** Material for the task follows **
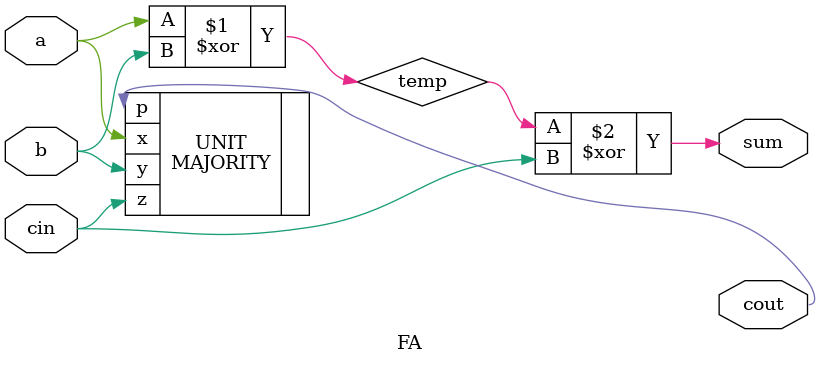
<source format=v>
`timescale 1ns / 1ps


module FA(
    input a,
    input b,
    input cin,
    output sum,
    output cout
    );
    wire temp;
    xor(temp,a,b);
    xor(sum,temp,cin);
    
    MAJORITY UNIT
    (
    .x(a),
    .y(b),
    .z(cin),
    .p(cout)
    );
    
    
    
    
    
endmodule

</source>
** End of Material for the task **
**What you should do:**
In the lines above, find the word "temp" and copy every line it occurs in.

**Response:**
    wire temp;
    xor(temp,a,b);
    xor(sum,temp,cin);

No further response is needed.